Thousands at HP subsidiary in China strike against board chairman nomination

The world's second-largest network device maker is striking against its parent company HP, demanding more autonomy.
Written by Liu Jiayi, Contributor

More than 3,000 employees at the world's second-largest network device maker H3C Technologies Co Limited have continued their strike into its third week against parent company Hewlett-Packard's nomination of a new chairman. The striking employees are demanding the reinstatement of the fired leader of its workers' representative, and their right to have involvement in the company's management and decision-making process.

HP plans to pilot its senior manager Mao Yunan inside H3C, repack its profitable network business with HP's struggling server sector, and sell part of H3C to a new owner while maintaining its status as a major shareholder, according to a report from China Economic Daily, published on February 2.

But workers at the Hangzhou-based company fear that Mao, who has been known for capital investment rather than business management, will cleanse old managers and employees within the marketing and sales departments.

Led by Wang Wei, director of the marketing department and elected workers' representative, more than 4,400 people have signed the solidarity letter, and more than 3,000 joined the strike starting from January 19, two days after HP announced Mao's nomination, as reported by Jiemian.com last month.

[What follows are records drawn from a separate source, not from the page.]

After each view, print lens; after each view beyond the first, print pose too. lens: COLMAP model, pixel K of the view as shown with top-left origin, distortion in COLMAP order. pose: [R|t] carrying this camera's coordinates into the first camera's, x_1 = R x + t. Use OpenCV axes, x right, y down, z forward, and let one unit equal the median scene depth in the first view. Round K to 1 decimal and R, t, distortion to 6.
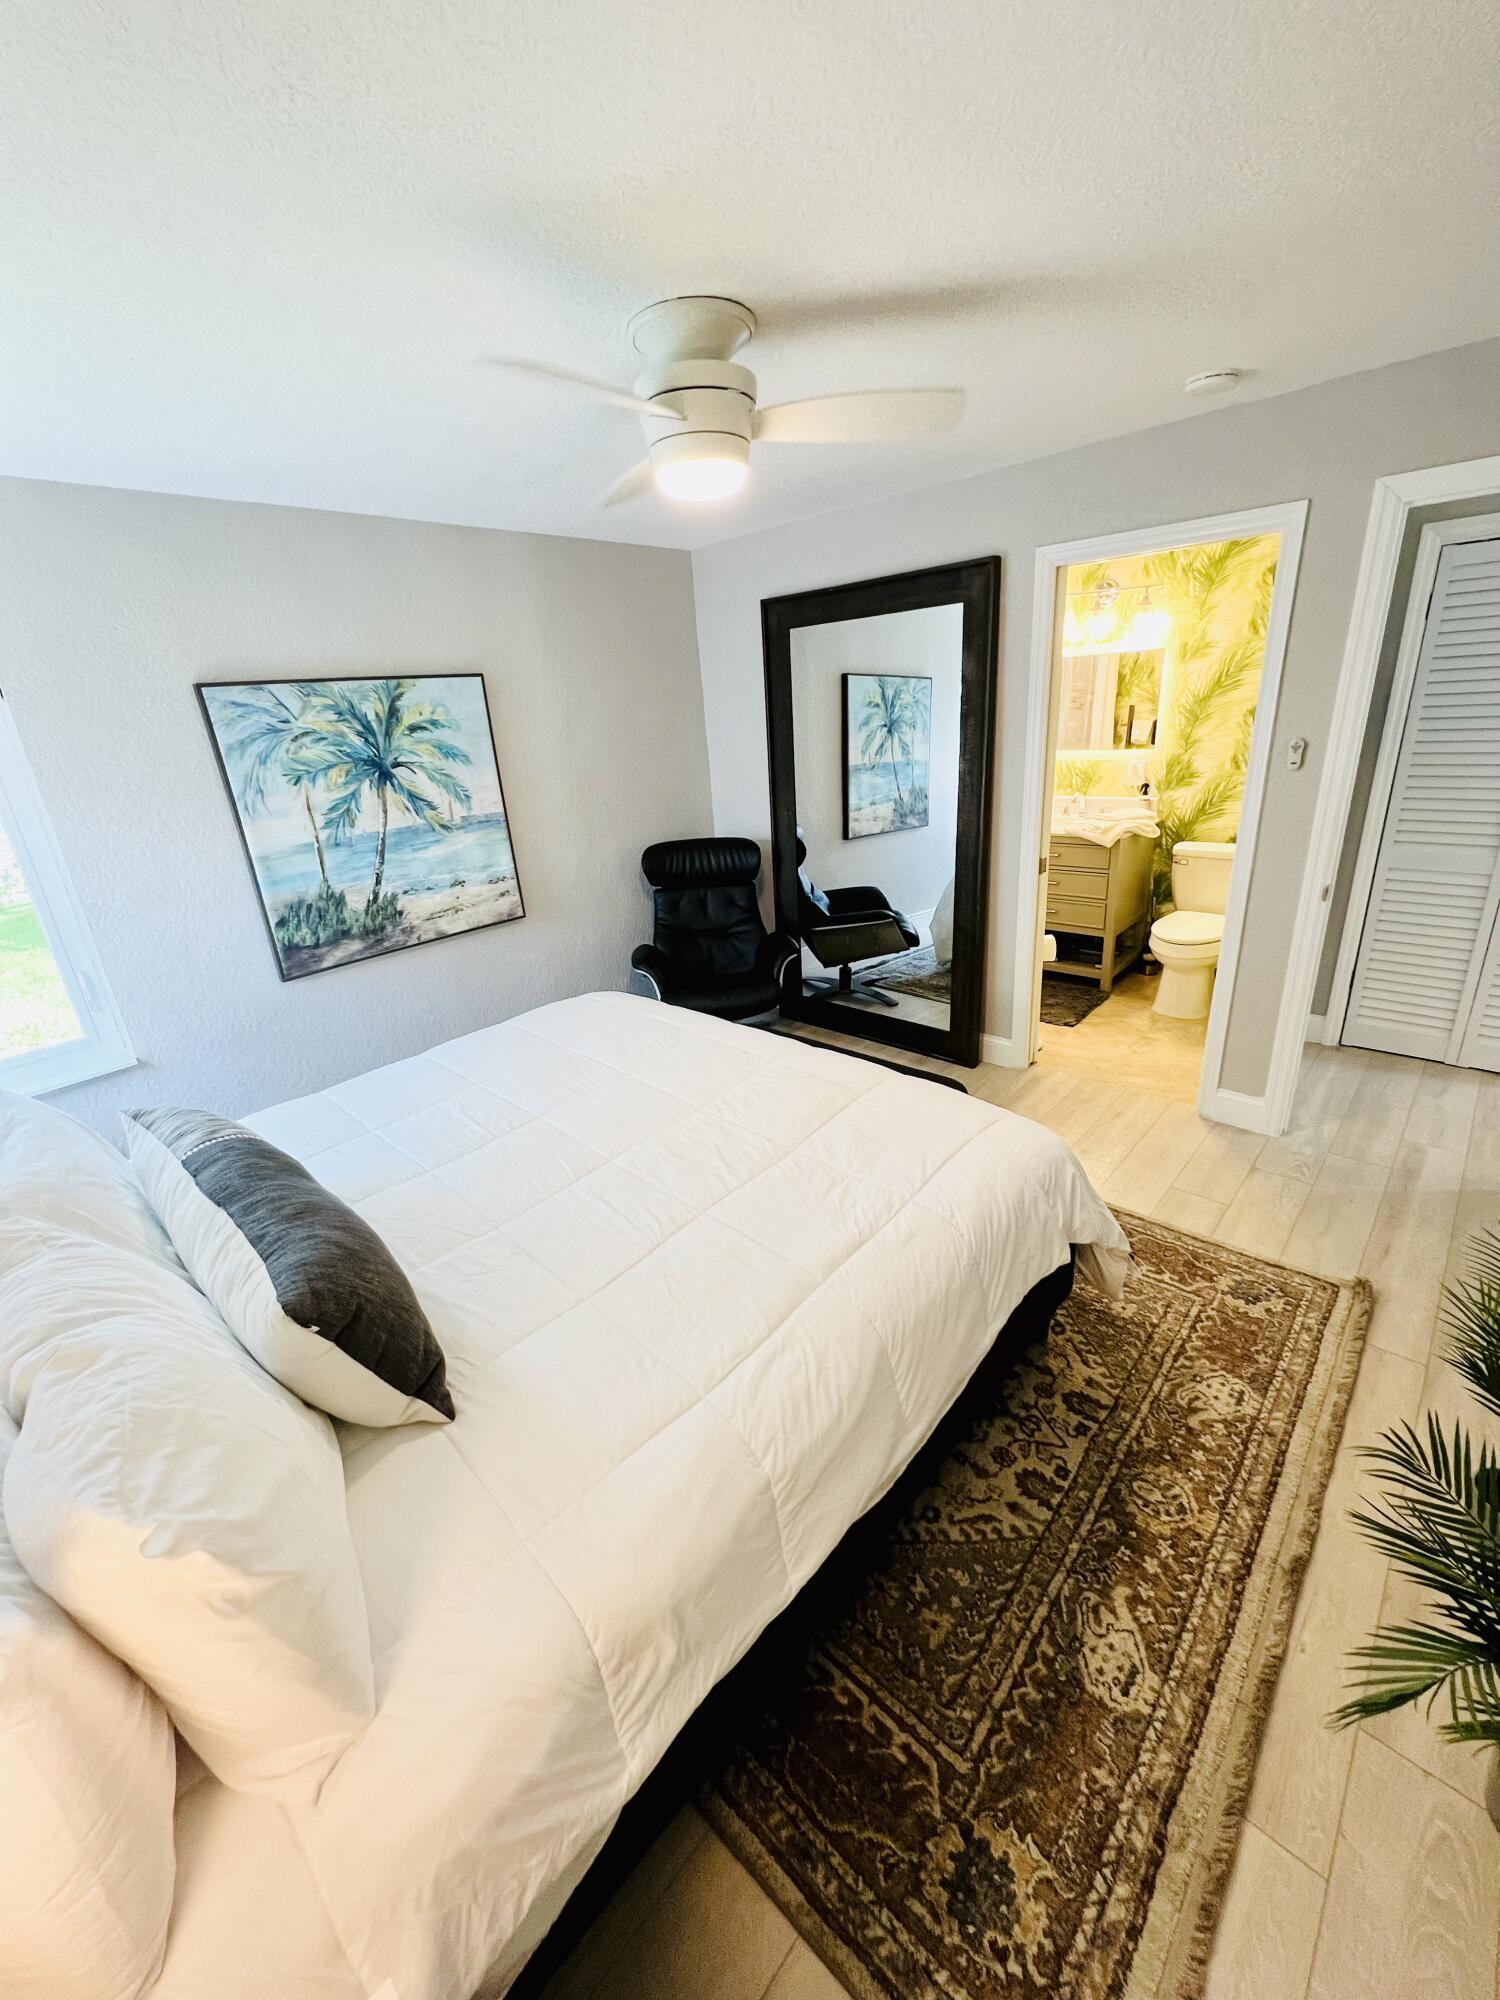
lens RADIAL K [[799.8, 0, 748.5], [0, 799.8, 996.3], [0, 0, 1]] dist [-0.000222, 0.000512]
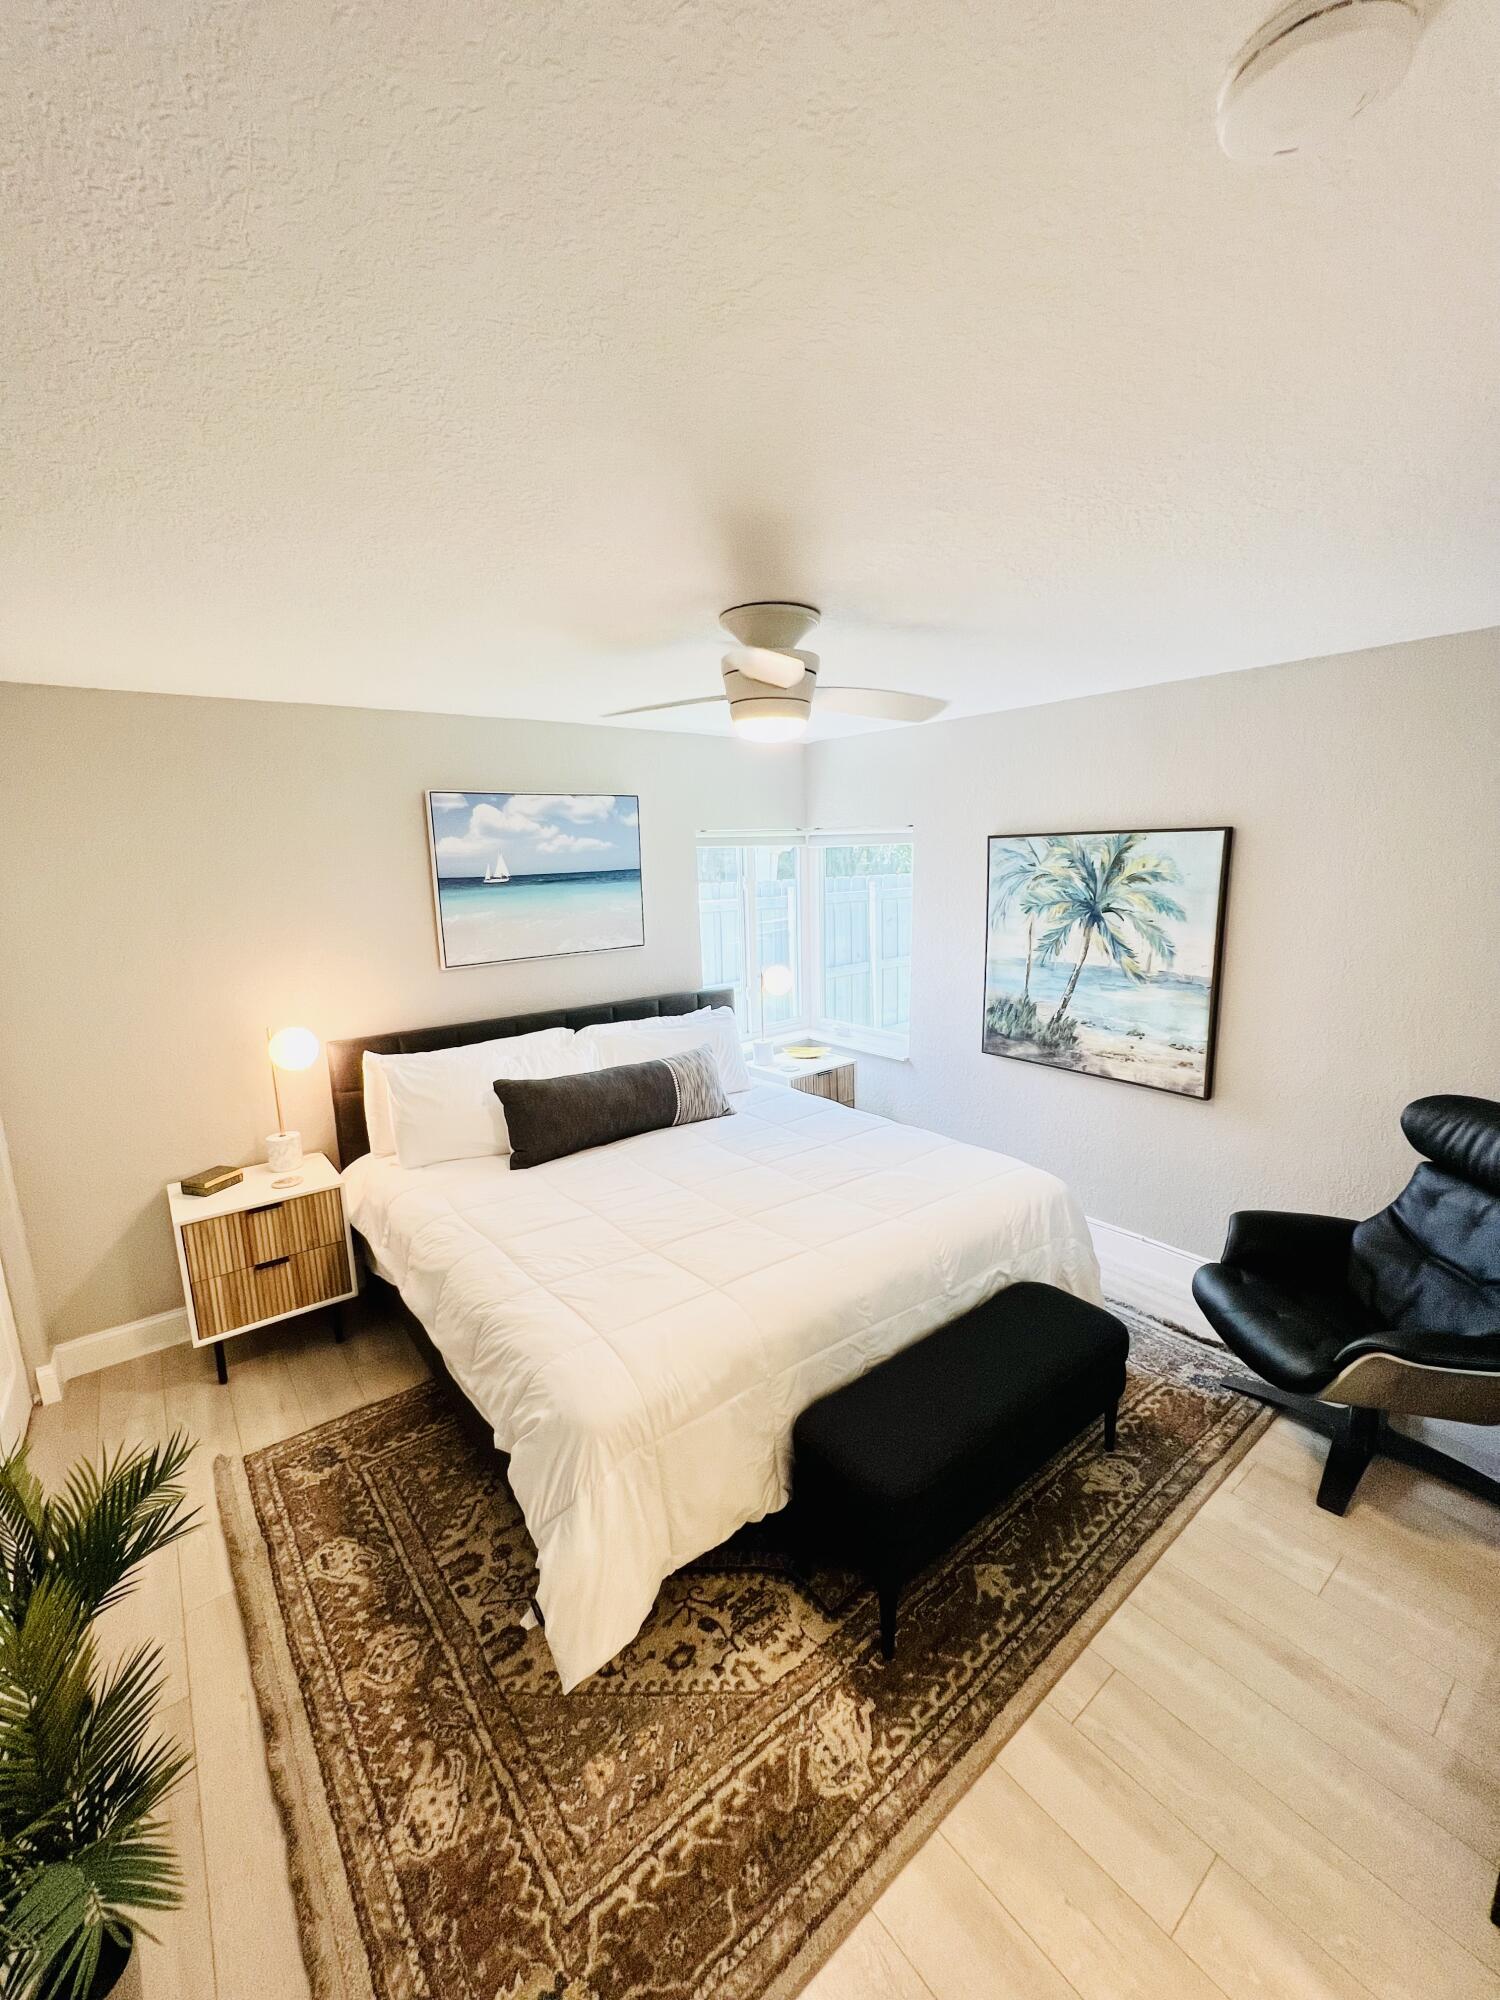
lens RADIAL K [[799.8, 0, 748.5], [0, 799.8, 996.3], [0, 0, 1]] dist [-0.000222, 0.000512]
pose [[-0.152277, 0.249573, -0.956308, 1.041949], [-0.309943, 0.906723, 0.285986, -0.526066], [0.938481, 0.339950, -0.060720, 1.012359]]
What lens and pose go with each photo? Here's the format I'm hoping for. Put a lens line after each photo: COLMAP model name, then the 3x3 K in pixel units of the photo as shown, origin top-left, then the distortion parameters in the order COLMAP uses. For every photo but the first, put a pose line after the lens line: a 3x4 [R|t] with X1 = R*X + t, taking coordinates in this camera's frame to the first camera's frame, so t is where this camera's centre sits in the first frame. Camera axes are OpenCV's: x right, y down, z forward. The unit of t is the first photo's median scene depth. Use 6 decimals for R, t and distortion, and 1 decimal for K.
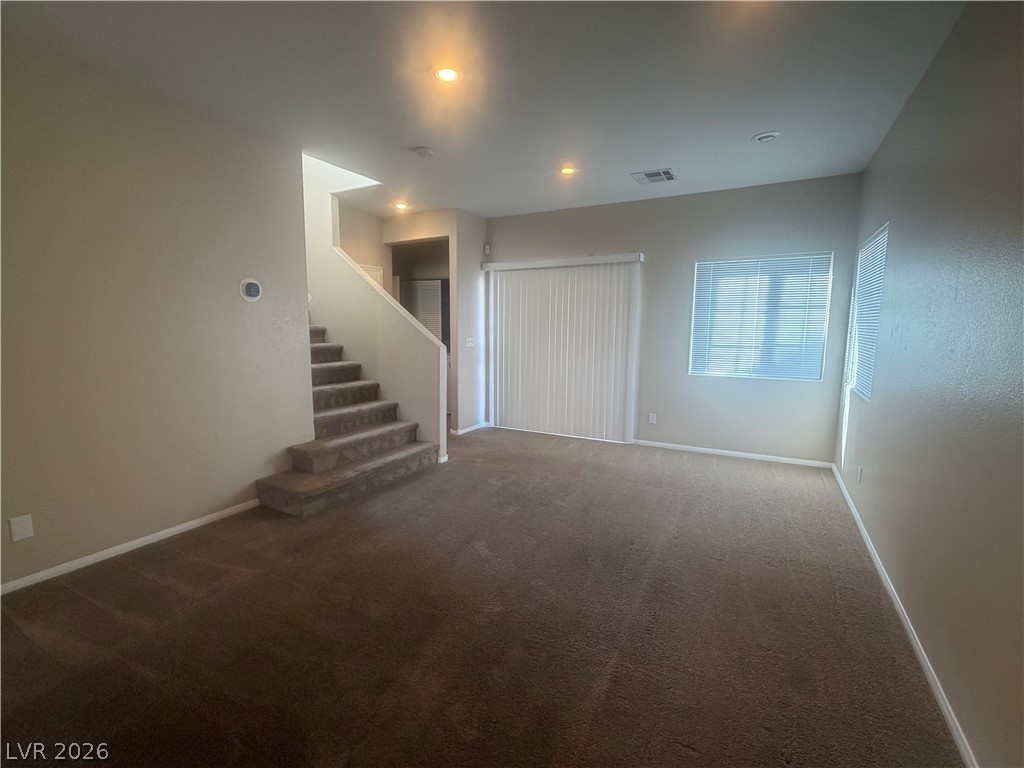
lens RADIAL K [[468.9, 0, 512.2], [0, 468.9, 382.3], [0, 0, 1]] dist [0.004408, 0.000299]
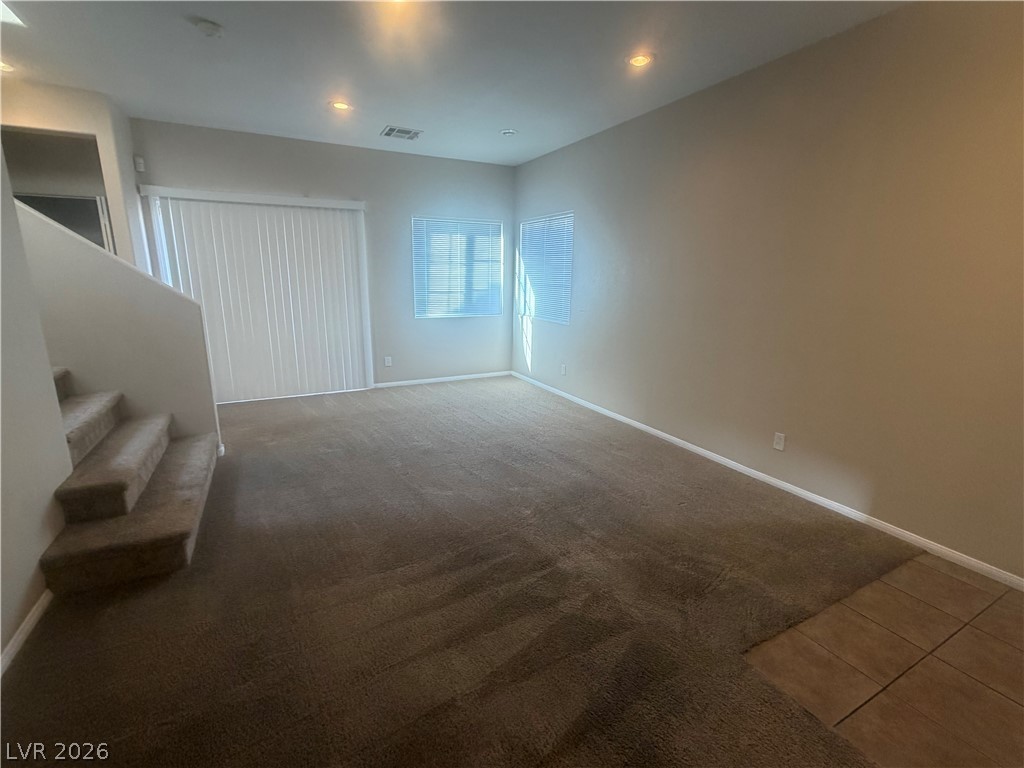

The workers' demands include: Mao holding no position within H3C; maintaining the company's autonomy and current management staff; convening a staff conference promptly and initiating negotiation between the company and its workers; assuring workers' universal rights to company shares; and keeping the right to strike until a written agreement is reached.

HP dismissed Wang on January 23, but the workers voted for another 38 representatives from different departments to bargain on their behalf with HP and demand Wang's reinstatement.

While attributing H3C's business success to solidarity and autonomy over the past 12 years, an employee under the pseudonym of Li Fei told the Weekly that this time will be no different.

"Our representatives will not accept Wang being fired; we have already filed a lawsuit at local authorities. Workers' representatives cannot be removed like this," Li said.

H3C is a leading network device provider -- although it employs less than 1.5 percent of HP's total workforce, it contributed almost 12 percent of the company's global net earning in 2013.

According to an email sent to the Weekly, after working with the current president and CEO Wu Jingchuan, HP's chief executive officer Meg Whitman reassigned Wu as deputy board chair for H3C and her individual China and global network strategy consultant. The email didn't say who will become chairperson.